**Activity 1**
Can you reproduce the Python multiprocessing notes starting at "## 7. Multi-processing" and ending at "stack & heap, etc.", swapping "overhead" for "cost"?
**Activity 2**
Could you carry on the Python multiprocessing notes from their last line?

**Extract provided**
Bye bye from producer!


* Note: C extensions that are invoked from Python do not lock on the GIL and can use OS threads freely! (e.g. numpy)

## 7. Multi-processing with Python

* Python has an alternative API called `multiprocessing` which implements most of the same elements as the `threading` API, and some more.
* This API is widely used to overcome the limitations of the threading model and the GIL.
* However it has a bigger overhead because e.g. each process has its own interpreter, stack & heap, etc.
* The following example uses a *Pool* to send work to a fixed set of processes. The function and arguments passed via *map* are serialized using pickle.
* Note how we use a multi-processing Lock, which is just a portion of shared memory provided by the OS which can be acquired and released by multiple processes.
* A Lock is a particular case of Semaphore, which allows for more than one process to enter the *mutex*-portion of the code.

In [1]:
import time
import os

from multiprocessing import Pool, Lock

def f(x):
    # a multiprocessing Lock is a wrapper to a OS (e.g. POSIX) Semaphore which is created by the
    # parent process and shared via inheritance with child processes
    with lock:
        print(f'Hello I am process "{os.getpid()}" and I was created by process "{os.getppid()}" - ')
    time.sleep(1)
    return x*x

def init(l):
    # this is a trick to be able to use multiprocessing primitives created by the
    # parent processes, in child processes, when using Pool.map()
    global lock
    lock = l

if __name__ == '__main__':
    l = Lock()

Keypoint data per instance:
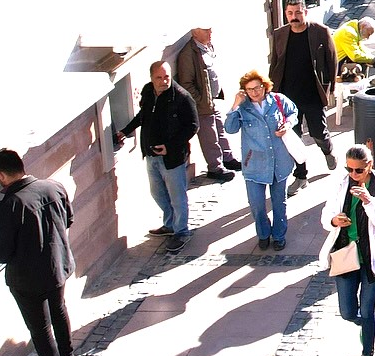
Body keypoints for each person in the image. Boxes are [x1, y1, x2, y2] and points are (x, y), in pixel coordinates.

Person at [0, 149, 75, 356]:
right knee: (59, 312)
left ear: (1, 175)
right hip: (58, 265)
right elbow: (67, 219)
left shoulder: (10, 205)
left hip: (28, 278)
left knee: (40, 327)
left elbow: (2, 253)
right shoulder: (54, 187)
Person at [320, 144, 375, 356]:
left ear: (369, 166)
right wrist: (334, 220)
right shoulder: (341, 183)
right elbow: (326, 215)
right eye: (349, 169)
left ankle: (367, 355)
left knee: (367, 309)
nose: (353, 175)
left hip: (373, 258)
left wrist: (368, 201)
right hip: (346, 254)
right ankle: (365, 328)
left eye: (358, 171)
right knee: (347, 312)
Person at [115, 61, 198, 254]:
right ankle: (169, 224)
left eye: (167, 76)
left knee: (178, 197)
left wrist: (170, 147)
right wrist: (125, 131)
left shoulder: (182, 98)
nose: (164, 81)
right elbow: (143, 115)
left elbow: (192, 126)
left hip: (172, 157)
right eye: (159, 78)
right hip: (151, 154)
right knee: (157, 193)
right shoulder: (148, 92)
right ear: (151, 78)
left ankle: (181, 231)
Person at [223, 70, 299, 250]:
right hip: (254, 164)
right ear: (244, 91)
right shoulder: (242, 107)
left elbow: (293, 112)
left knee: (279, 202)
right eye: (250, 89)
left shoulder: (278, 100)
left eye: (258, 87)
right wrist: (234, 105)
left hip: (279, 161)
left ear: (265, 86)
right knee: (256, 203)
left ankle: (279, 235)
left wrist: (287, 124)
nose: (255, 92)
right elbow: (230, 128)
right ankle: (263, 233)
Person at [267, 0, 338, 186]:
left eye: (298, 12)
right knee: (293, 138)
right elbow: (275, 62)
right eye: (290, 13)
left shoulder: (320, 32)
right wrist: (270, 90)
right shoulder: (280, 34)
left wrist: (331, 88)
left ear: (305, 12)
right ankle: (301, 176)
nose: (294, 17)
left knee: (318, 132)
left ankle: (328, 151)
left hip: (313, 93)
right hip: (288, 97)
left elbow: (332, 60)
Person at [174, 25, 237, 181]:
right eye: (206, 30)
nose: (210, 32)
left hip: (212, 99)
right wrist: (201, 101)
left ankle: (228, 159)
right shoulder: (188, 54)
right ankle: (215, 168)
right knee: (210, 137)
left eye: (210, 29)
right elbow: (186, 83)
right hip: (202, 104)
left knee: (220, 130)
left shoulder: (207, 47)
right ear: (195, 32)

**Answer space 1**
## 7. Multi-processing with Python

* Python has an alternative API called `multiprocessing` which implements most of the same elements as the `threading` API, and some more.
* This API is widely used to overcome the limitations of the threading model and the GIL.
* However it has a bigger cost because e.g. each process has its own interpreter, stack & heap, etc.

**Answer space 2**
    with Pool(initializer=init, initargs=(l,), processes=5) as p:
        # args to map's function will be pickled to child processes
        print(p.map(f, [1, 2, 3,]))

Hello I am process "170382" and I was created by process "170105" - 
Hello I am process "170384" and I was created by process "170105" - 
Hello I am process "170383" and I was created by process "170105" - 
[1, 4, 9]


## 8. How do multiple processes communicate?

Communication between processes can no longer be achieved via simple variables/data structures, as each process has its own heap.

Instead, one can use:

* Multiprocessing primitives e.g. Queue / Pipe (implemented via OS primitives like named pipes)
* Shared-memory wrappers e.g. multiprocessing.Value
* Direct shared-memory blocks - available in Python 3.8, use with care!
* External devices (files, databases, etc)
* Direct/custom IPC communication (e.g. through sockets)

In this example we will use shared memory to increment/decrement a variable:

In [21]:
import multiprocessing

def deposit(balance, lock):
    for i in range(500):
        with lock:
            balance.value = balance.value + 1

def withdraw(balance, lock):
    for i in range(500):
        with lock:
            balance.value = balance.value - 1

if __name__ == '__main__':
    # shared-memory variable
    balance = multiprocessing.Value('i', 500)
    lock = multiprocessing.Lock()
    # Here "balance" and "lock" are shared via inheritance (not serialized via pickle)
    p1 = multiprocessing.Process(target=deposit, args=(balance, lock))
    p2 = multiprocessing.Process(target=withdraw, args=(balance, lock))
    p1.start()
    p2.start()
    p1.join()
    p2.join()
    print(balance.value)

500


## 9. Multi-processing "managers"

* Python offers "Managers" which are separate processes that can mediate between several process to e.g. concurrently modify a complex data structure like a dictionary.
* Let's see a concrete example:

In [22]:
import multiprocessing

def worker(d, key, value):
    d[key] = value

if __name__ == '__main__':
    mgr = multiprocessing.Manager()
    # a Manager is another process which is used for process-safe operations
    print('Manager process pid:', mgr._process.ident);
    d = mgr.dict()

    jobs = [multiprocessing.Process(target=worker, args=(d, i, i*2))
            for i in range(10)]

    for j in jobs:
        j.start()
    for j in jobs:
        j.join()

    print(d)

Manager process pid: 50750
{0: 0, 1: 2, 2: 4, 5: 10, 4: 8, 6: 12, 7: 14, 8: 16, 3: 6, 9: 18}


## 10. Multiprocessing "start method"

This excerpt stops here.